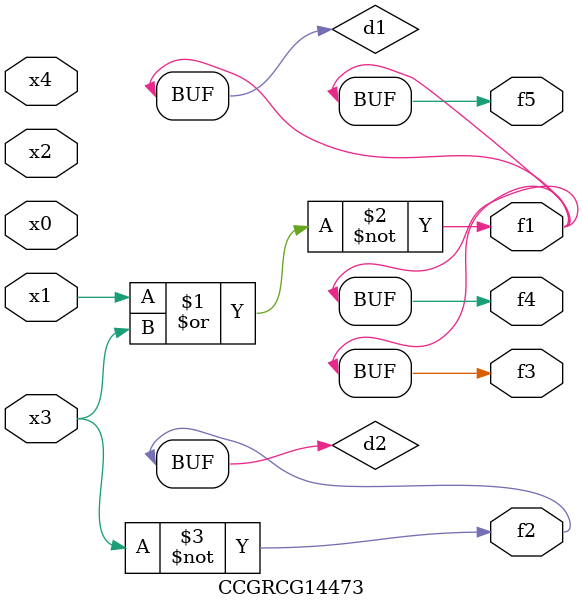
<source format=v>
module CCGRCG14473(
	input x0, x1, x2, x3, x4,
	output f1, f2, f3, f4, f5
);

	wire d1, d2;

	nor (d1, x1, x3);
	not (d2, x3);
	assign f1 = d1;
	assign f2 = d2;
	assign f3 = d1;
	assign f4 = d1;
	assign f5 = d1;
endmodule

</source>
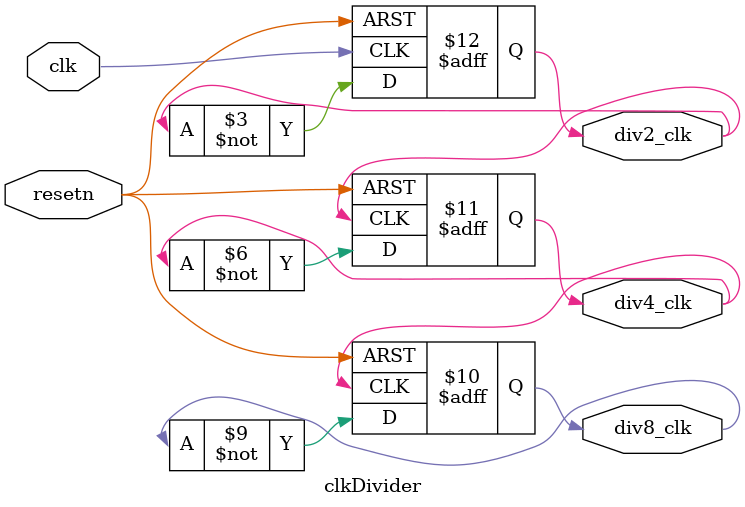
<source format=v>
module clkDivider (
	
	input clk,
	input resetn,
	
	output reg div2_clk,
	output reg div4_clk,
	output reg div8_clk
);

	always @(negedge resetn or posedge clk)	// At every positive edge of the clock
		begin
			if  (~resetn)
				div2_clk <= 1'b0;		 // 
			else
				div2_clk <= ~div2_clk;         //
		end

	always @(negedge resetn or posedge div2_clk)	// At every positive edge of the clock
		begin
			if  (~resetn)
				div4_clk <= 1'b0;		 // 
			else
				div4_clk <= ~div4_clk;         //
		end

	always @(negedge resetn or posedge div4_clk )	// At every positive edge of the clock
		begin
			if  (~resetn)
				div8_clk <= 1'b0;		 // 
			else
				div8_clk <= ~div8_clk;         //
		end
		

endmodule // counter
</source>
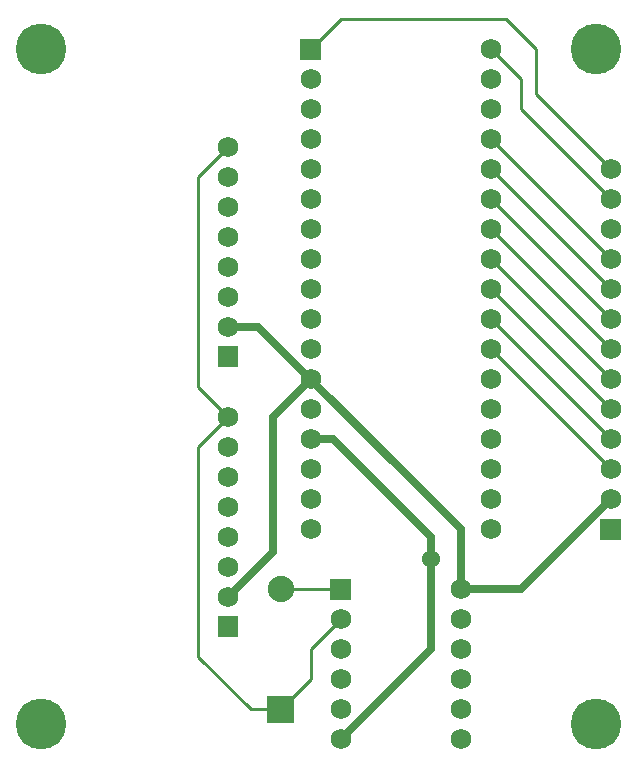
<source format=gbr>
G04 start of page 2 for group 0 idx 0 *
G04 Title: Wireless Club Reflow Oven, top *
G04 Creator: pcb 20110918 *
G04 CreationDate: Tue 09 Aug 2016 05:22:02 PM GMT UTC *
G04 For: kevin *
G04 Format: Gerber/RS-274X *
G04 PCB-Dimensions: 225000 265000 *
G04 PCB-Coordinate-Origin: lower left *
%MOIN*%
%FSLAX25Y25*%
%LNTOP*%
%ADD21C,0.0394*%
%ADD20C,0.0410*%
%ADD19C,0.1250*%
%ADD18C,0.0350*%
%ADD17C,0.1690*%
%ADD16C,0.0600*%
%ADD15C,0.0884*%
%ADD14C,0.0001*%
%ADD13C,0.0690*%
%ADD12C,0.0100*%
%ADD11C,0.0250*%
G54D11*X180000Y65000D02*X210000Y95000D01*
G54D12*X72500Y132500D02*X82500Y122500D01*
X72500Y112500D02*X82500Y122500D01*
G54D11*X97500D02*Y77500D01*
G54D12*X170000Y145000D02*X210000Y105000D01*
Y115000D02*X170000Y155000D01*
Y165000D02*X210000Y125000D01*
Y135000D02*X170000Y175000D01*
Y185000D02*X210000Y145000D01*
Y155000D02*X170000Y195000D01*
X82500Y212500D02*X72500Y202500D01*
Y132500D01*
G54D11*X82500Y152500D02*X92500D01*
X160000Y85000D02*X92500Y152500D01*
X110000Y135000D02*X97500Y122500D01*
G54D12*X120000Y65000D02*X100000D01*
X120000Y55000D02*X110000Y45000D01*
G54D11*Y115000D02*X117500D01*
G54D12*X72500Y42500D02*Y112500D01*
G54D11*X97500Y77500D02*X82500Y62500D01*
X180000Y65000D02*X160000D01*
X150000Y45000D02*X120000Y15000D01*
G54D12*X110000Y45000D02*Y35000D01*
X100000Y25000D01*
G54D11*X117500Y115000D02*X150000Y82500D01*
Y45000D02*Y82500D01*
X160000Y85000D02*Y65000D01*
G54D12*X100000Y25000D02*X90000D01*
X72500Y42500D01*
X170000Y205000D02*X210000Y165000D01*
Y175000D02*X170000Y215000D01*
X210000Y195000D02*X180000Y225000D01*
X210000Y205000D02*X185000Y230000D01*
X180000Y225000D02*Y235000D01*
X170000Y245000D02*X180000Y235000D01*
X185000Y245000D02*X175000Y255000D01*
X120000D02*X110000Y245000D01*
X185000Y230000D02*Y245000D01*
X175000Y255000D02*X120000D01*
G54D13*X82500Y212500D03*
Y202500D03*
G54D14*G36*
X106550Y248450D02*Y241550D01*
X113450D01*
Y248450D01*
X106550D01*
G37*
G54D13*X110000Y235000D03*
Y225000D03*
X210000Y205000D03*
Y195000D03*
Y185000D03*
X82500Y192500D03*
Y182500D03*
Y162500D03*
Y172500D03*
Y152500D03*
G54D14*G36*
X79050Y145950D02*Y139050D01*
X85950D01*
Y145950D01*
X79050D01*
G37*
G54D13*X82500Y122500D03*
Y112500D03*
Y102500D03*
Y92500D03*
X110000Y215000D03*
Y205000D03*
Y195000D03*
Y185000D03*
Y175000D03*
Y165000D03*
Y155000D03*
Y145000D03*
Y135000D03*
Y125000D03*
Y115000D03*
Y105000D03*
Y95000D03*
X170000D03*
Y105000D03*
Y115000D03*
Y125000D03*
Y135000D03*
Y145000D03*
Y155000D03*
Y165000D03*
Y175000D03*
Y185000D03*
Y195000D03*
Y205000D03*
Y215000D03*
Y225000D03*
Y235000D03*
Y245000D03*
X210000Y175000D03*
Y165000D03*
Y155000D03*
Y145000D03*
Y135000D03*
Y125000D03*
Y115000D03*
Y105000D03*
Y95000D03*
G54D14*G36*
X206550Y88450D02*Y81550D01*
X213450D01*
Y88450D01*
X206550D01*
G37*
G36*
X116550Y68450D02*Y61550D01*
X123450D01*
Y68450D01*
X116550D01*
G37*
G54D15*X100000Y65000D03*
G54D13*X120000Y55000D03*
Y45000D03*
Y35000D03*
Y25000D03*
Y15000D03*
G54D14*G36*
X95578Y29421D02*Y20578D01*
X104421D01*
Y29421D01*
X95578D01*
G37*
G54D13*X160000Y15000D03*
Y25000D03*
Y35000D03*
Y45000D03*
Y55000D03*
Y65000D03*
X170000Y85000D03*
X82500Y72500D03*
Y82500D03*
Y62500D03*
G54D14*G36*
X79050Y55950D02*Y49050D01*
X85950D01*
Y55950D01*
X79050D01*
G37*
G54D13*X110000Y85000D03*
G54D16*X150000Y75000D03*
G54D17*X20000Y245000D03*
X205000D03*
Y20000D03*
X20000D03*
G54D18*G54D19*G54D20*G54D21*G54D20*G54D21*G54D20*M02*

</source>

*Problem details:* Exclude the pictures and print the rest of the data exactly.

*The answer:*
<source format=v>
module CCGRCG14473(
	input x0, x1, x2, x3, x4,
	output f1, f2, f3, f4, f5
);

	wire d1, d2;

	nor (d1, x1, x3);
	not (d2, x3);
	assign f1 = d1;
	assign f2 = d2;
	assign f3 = d1;
	assign f4 = d1;
	assign f5 = d1;
endmodule

</source>
<source format=v>
module clkDivider (
	
	input clk,
	input resetn,
	
	output reg div2_clk,
	output reg div4_clk,
	output reg div8_clk
);

	always @(negedge resetn or posedge clk)	// At every positive edge of the clock
		begin
			if  (~resetn)
				div2_clk <= 1'b0;		 // 
			else
				div2_clk <= ~div2_clk;         //
		end

	always @(negedge resetn or posedge div2_clk)	// At every positive edge of the clock
		begin
			if  (~resetn)
				div4_clk <= 1'b0;		 // 
			else
				div4_clk <= ~div4_clk;         //
		end

	always @(negedge resetn or posedge div4_clk )	// At every positive edge of the clock
		begin
			if  (~resetn)
				div8_clk <= 1'b0;		 // 
			else
				div8_clk <= ~div8_clk;         //
		end
		

endmodule // counter
</source>
<source format=gbr>
G04 start of page 2 for group 0 idx 0 *
G04 Title: Wireless Club Reflow Oven, top *
G04 Creator: pcb 20110918 *
G04 CreationDate: Tue 09 Aug 2016 05:22:02 PM GMT UTC *
G04 For: kevin *
G04 Format: Gerber/RS-274X *
G04 PCB-Dimensions: 225000 265000 *
G04 PCB-Coordinate-Origin: lower left *
%MOIN*%
%FSLAX25Y25*%
%LNTOP*%
%ADD21C,0.0394*%
%ADD20C,0.0410*%
%ADD19C,0.1250*%
%ADD18C,0.0350*%
%ADD17C,0.1690*%
%ADD16C,0.0600*%
%ADD15C,0.0884*%
%ADD14C,0.0001*%
%ADD13C,0.0690*%
%ADD12C,0.0100*%
%ADD11C,0.0250*%
G54D11*X180000Y65000D02*X210000Y95000D01*
G54D12*X72500Y132500D02*X82500Y122500D01*
X72500Y112500D02*X82500Y122500D01*
G54D11*X97500D02*Y77500D01*
G54D12*X170000Y145000D02*X210000Y105000D01*
Y115000D02*X170000Y155000D01*
Y165000D02*X210000Y125000D01*
Y135000D02*X170000Y175000D01*
Y185000D02*X210000Y145000D01*
Y155000D02*X170000Y195000D01*
X82500Y212500D02*X72500Y202500D01*
Y132500D01*
G54D11*X82500Y152500D02*X92500D01*
X160000Y85000D02*X92500Y152500D01*
X110000Y135000D02*X97500Y122500D01*
G54D12*X120000Y65000D02*X100000D01*
X120000Y55000D02*X110000Y45000D01*
G54D11*Y115000D02*X117500D01*
G54D12*X72500Y42500D02*Y112500D01*
G54D11*X97500Y77500D02*X82500Y62500D01*
X180000Y65000D02*X160000D01*
X150000Y45000D02*X120000Y15000D01*
G54D12*X110000Y45000D02*Y35000D01*
X100000Y25000D01*
G54D11*X117500Y115000D02*X150000Y82500D01*
Y45000D02*Y82500D01*
X160000Y85000D02*Y65000D01*
G54D12*X100000Y25000D02*X90000D01*
X72500Y42500D01*
X170000Y205000D02*X210000Y165000D01*
Y175000D02*X170000Y215000D01*
X210000Y195000D02*X180000Y225000D01*
X210000Y205000D02*X185000Y230000D01*
X180000Y225000D02*Y235000D01*
X170000Y245000D02*X180000Y235000D01*
X185000Y245000D02*X175000Y255000D01*
X120000D02*X110000Y245000D01*
X185000Y230000D02*Y245000D01*
X175000Y255000D02*X120000D01*
G54D13*X82500Y212500D03*
Y202500D03*
G54D14*G36*
X106550Y248450D02*Y241550D01*
X113450D01*
Y248450D01*
X106550D01*
G37*
G54D13*X110000Y235000D03*
Y225000D03*
X210000Y205000D03*
Y195000D03*
Y185000D03*
X82500Y192500D03*
Y182500D03*
Y162500D03*
Y172500D03*
Y152500D03*
G54D14*G36*
X79050Y145950D02*Y139050D01*
X85950D01*
Y145950D01*
X79050D01*
G37*
G54D13*X82500Y122500D03*
Y112500D03*
Y102500D03*
Y92500D03*
X110000Y215000D03*
Y205000D03*
Y195000D03*
Y185000D03*
Y175000D03*
Y165000D03*
Y155000D03*
Y145000D03*
Y135000D03*
Y125000D03*
Y115000D03*
Y105000D03*
Y95000D03*
X170000D03*
Y105000D03*
Y115000D03*
Y125000D03*
Y135000D03*
Y145000D03*
Y155000D03*
Y165000D03*
Y175000D03*
Y185000D03*
Y195000D03*
Y205000D03*
Y215000D03*
Y225000D03*
Y235000D03*
Y245000D03*
X210000Y175000D03*
Y165000D03*
Y155000D03*
Y145000D03*
Y135000D03*
Y125000D03*
Y115000D03*
Y105000D03*
Y95000D03*
G54D14*G36*
X206550Y88450D02*Y81550D01*
X213450D01*
Y88450D01*
X206550D01*
G37*
G36*
X116550Y68450D02*Y61550D01*
X123450D01*
Y68450D01*
X116550D01*
G37*
G54D15*X100000Y65000D03*
G54D13*X120000Y55000D03*
Y45000D03*
Y35000D03*
Y25000D03*
Y15000D03*
G54D14*G36*
X95578Y29421D02*Y20578D01*
X104421D01*
Y29421D01*
X95578D01*
G37*
G54D13*X160000Y15000D03*
Y25000D03*
Y35000D03*
Y45000D03*
Y55000D03*
Y65000D03*
X170000Y85000D03*
X82500Y72500D03*
Y82500D03*
Y62500D03*
G54D14*G36*
X79050Y55950D02*Y49050D01*
X85950D01*
Y55950D01*
X79050D01*
G37*
G54D13*X110000Y85000D03*
G54D16*X150000Y75000D03*
G54D17*X20000Y245000D03*
X205000D03*
Y20000D03*
X20000D03*
G54D18*G54D19*G54D20*G54D21*G54D20*G54D21*G54D20*M02*

</source>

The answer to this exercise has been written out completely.